Lesley Sharp as Helen and Kate O’Flynn as Jo
at the National Theatre
Photo: Alastair Muir

 

Shelagh Delaney 

Real people
Shelagh Delaney was determined to write about the real world that she saw around her; to show the vitality and resilience of the working-class people who were struggling to cope with the hardships of life in Salford in the 1950s: “I see the theatre as a place where you should go not only to be entertained but where the audience has contact with real people, people who are alive.”  The real people we meet in A Taste of Honey are living in impoverished circumstances, are poorly educated, feckless and flawed, but are also survivors, funny, determined and independent.

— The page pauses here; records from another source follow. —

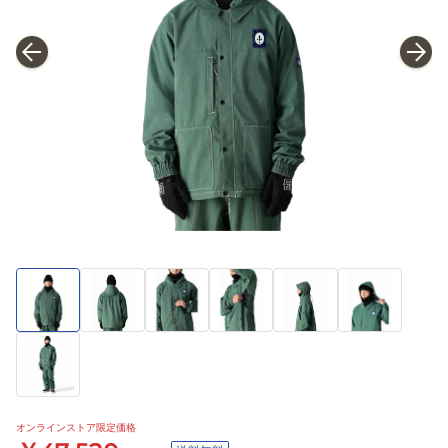
オンラインストア限定価格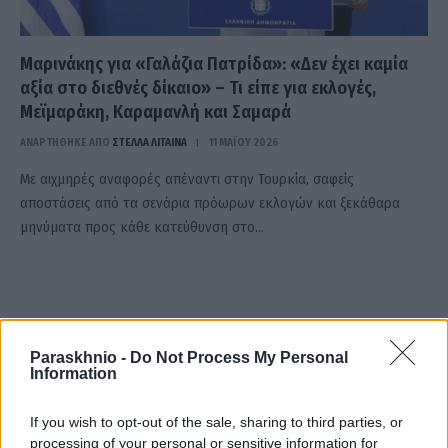
Μαρινάκης για «Γαλάζια Πατρίδα»: «Δεν έχει καμία
αξία στο διεθνές δίκαιο» – Τι είπε για εκλογές,
Μεϊμαράκη, Καραμανλή και Σαμαρά
ΑΝΑΡΤΗΘΗΚΕ ΑΠΟ
ΣΤΈΛΛΑ ΛΊΤΑΙΝΑ
11 ΜΑΪ́ΟΥ 2026
Με αιχμηρές αναφορές απέναντι στην Τουρκία, σαφείς
αποστάσεις από τα σενάρια πρόωρων εκλογών και ξεκάθαρα
μηνύματα προς κάθε κατεύθυνση στο…
Paraskhnio -
Do Not Process My Personal
Information
If you wish to opt-out of the sale, sharing to third parties, or
processing of your personal or sensitive information for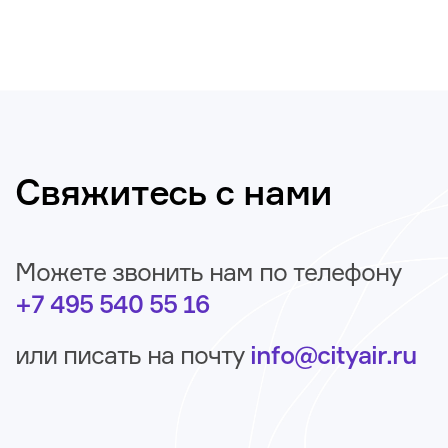
Свяжитесь с нами
Можете звонить нам по телефону
+7 495 540 55 16
или писать на почту
info@cityair.ru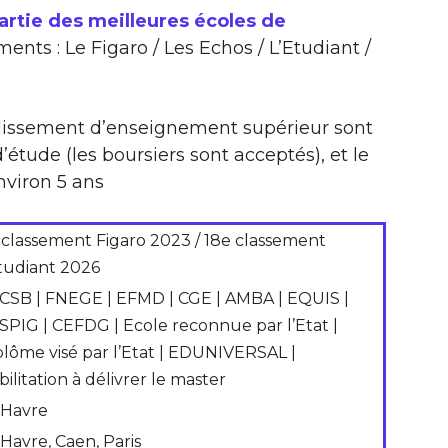
rtie des meilleures écoles de
ents : Le Figaro / Les Echos / L’Etudiant /
ablissement d’enseignement supérieur sont
étude (les boursiers sont acceptés), et le
nviron 5 ans
 classement Figaro 2023 / 18e classement
Etudiant 2026
CSB | FNEGE | EFMD | CGE | AMBA | EQUIS |
SPIG | CEFDG | Ecole reconnue par l’Etat |
plôme visé par l’Etat | EDUNIVERSAL |
ilitation à délivrer le master
 Havre
 Havre, Caen, Paris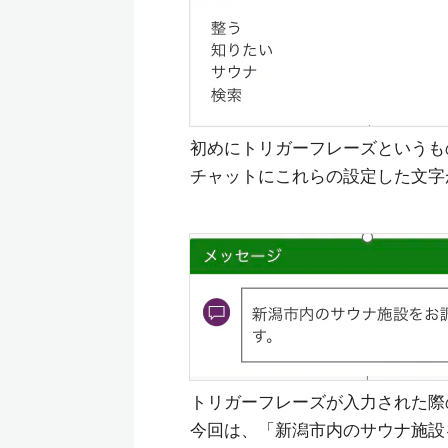
初めにトリガーフレーズというも
チャットにこれらの設定した文字
トリガーフレーズが入力された際
今回は、「新潟市内のサウナ施設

For a time Jo is holding down two jobs, because as Helen warns her “There’s two w’s in your future: work or want”. Tellingly it is not difficult to relate to this portrait of deprivation when we look at the current disparity in wealth and opportunity between regions of the country that is in need of “levelling up”.

Delaney’s cast of real people includes a single mother, a mixed race couple, a homosexual student, and a black maternity nurse. It is not just hindsight that affirms that Delaney was not only presenting the real world of her time but a vision of the emerging plurality of our society.